NOUVELLES

Québec compte sur une "pause" pour mettre fin au conflit étudiant

17/05/2012 02:13 EDT | Actualisé 17/07/2012 05:12 EDT

Le gouvernement québécois du libéral Jean Charest (centre droit), qui compte sur une loi spéciale pour forcer au moins une "pause" dans le conflit étudiant, a subi jeudi au parlement un violent tir de barrage de l'opposition pour son refus de reprendre les négociations.

"Je veux que le Premier ministre rencontre les étudiants aujourd'hui", a tonné la dirigeante du Parti Québécois et chef de l'opposition officielle Pauline Marois, bruyamment applaudie par ses partisans.

"Il faut dialoguer, sans passer par une loi spéciale-matraque", a-t-elle poursuivi avec émotion.

Quelques heures plus tard, les leaders étudiants ont lancé un ultime appel à la négociation pour mettre fin à la grève des cours contre la hausse des frais de scolarité, vieille de quatorze semaines.

Les représentants des principaux syndicats d'étudiants se sont unis pour la première fois à des personnalités politiques de l'opposition --dont Pauline Marois, et plusieurs députés-- pour tenir une conférence de presse retransmise en direct à la télévision publique, à quelques heures du dépôt du projet de loi au parlement, prévu dans la soirée.

Ce n'est pas le moment "de s'enfermer dans des dogmes", a lancé Léo Bureau-Blouin, l'un des leaders du mouvement estudiantin, président de la Fédération étudiante collégiale du Québec, appelant à "penser aux intérêts de la collectivité".

Les professeurs d'université sont entrés à leur tour de plain pied dans le conflit.
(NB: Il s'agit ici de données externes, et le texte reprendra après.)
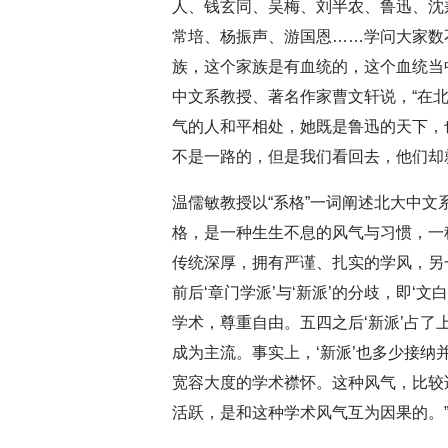
人、钱玄同、吴梅、刘半农、鲁迅、沈
常培、杨振声、游国恩……学问大家数
族，这个家族是有血统的，这个血统当
中文系教授、著名作家曹文轩说，“在
气的人和平相处，她既是鲁迅的天下，
不是一路的，但是我们看回去，他们却
温儒敏教授以“系格”一词阐述北大中文
格，是一种生生不息的风气与习惯，一
传统深厚，拥有严谨、扎实的学风，另
前后‘章门学派’与‘新派’的分歧，即‘
学术，尊重自由。五四之后‘新派’占了
成为主流。事实上，‘新派’也多少接
宽容大度的学术襟怀。这种风气，比较
活跃，是和这种学术风气互为因果的。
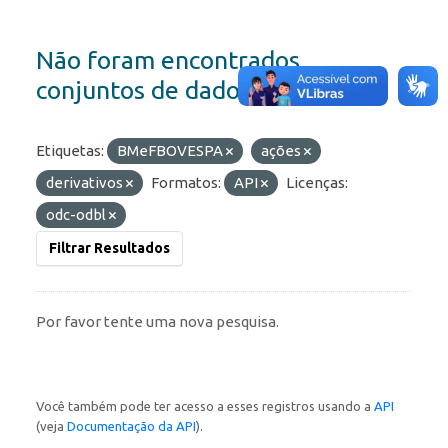
Não foram encontrados
conjuntos de dados
Etiquetas:
BMeFBOVESPA
ações
derivativos
Formatos:
API
Licenças:
odc-odbl
Filtrar Resultados
Por favor tente uma nova pesquisa.
Você também pode ter acesso a esses registros usando a
API
(veja
Documentação da API
).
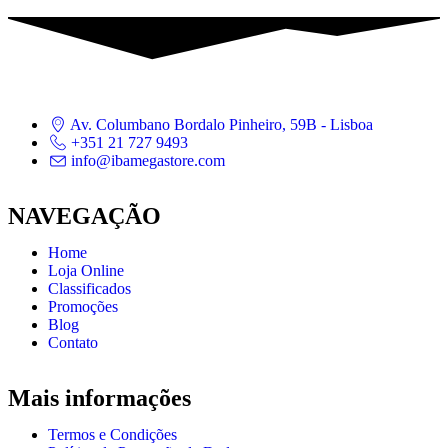
Av. Columbano Bordalo Pinheiro, 59B - Lisboa
+351 21 727 9493
info@ibamegastore.com
NAVEGAÇÃO
Home
Loja Online
Classificados
Promoções
Blog
Contato
Mais informações
Termos e Condições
La Fédération québécoise des professeures et professeurs d'université s'est prononcée contre le projet de loi spéciale, qui "ne fera qu'envenimer la situation" selon elle.

Mais le retour à la négociation ne semble pas envisageable pour M. Charest qui affirme avoir perçu un durcissement de la position des étudiants, ce que ces derniers contestent vivement.

Le contenu exact de son projet de loi n'est pas connu. Selon l'usage parlementaire, le gouvernement ne publie pas ce genre de texte avant qu'il ne soit déposé à l'assemblée nationale.

Toutefois ses deux grandes orientations sont claires. Celle sur laquelle M. Charest a le plus insisté consiste à imposer une pause de facto dans le conflit pour l'apaiser: le semestre universitaire en cours doit être suspendu, dans les collèges universitaires et les facultés en grève, jusqu'au mois d'août, puis les cours doivent reprendre à l'automne pour rattraper le temps perdu. Elle est assortie d'une assurance importante pour les étudiants: ils ne perdront pas leur semestre, comme le craignaient certains d'entre eux.

L'autre, laissée dans le vague, prévoit que les étudiants non-grévistes doivent pouvoir assister aux cours sans que des piquets de grève les en empêchent. M. Charest n'a pas précisé par quels moyens le gouvernement compte y parvenir, mais, selon des fuites, les personnes et organisations qui tenteraient de bloquer les entrées des établissements risqueraient de lourdes amendes.

"Le gouvernement assume ses responsabilités, c'est ce qu'attendent les citoyens" a-t-il martelé devant la presse.

Selon le gouvernement, 30% seulement des étudiants boycottent les cours, la grève paralysant 14 collèges universitaires sur 48 et "certaines facultés" de 11 universités sur 18 au total.

La dernière offre du gouvernement --massivement rejetée par les étudiants grévistes-- prévoit une augmentation de 82% des droits de scolarité à l'université de 1.780 dollars sur sept ans, au lieu de cinq ans initialement, pour arriver à près de 4.000 dollars par an, plus près de la moyenne nord-américaine.

M. Charest souligne qu'en contrepartie, les prêts et bourses augmenteront également, ce qui devrait annuler la hausse pour environ un étudiant sur deux.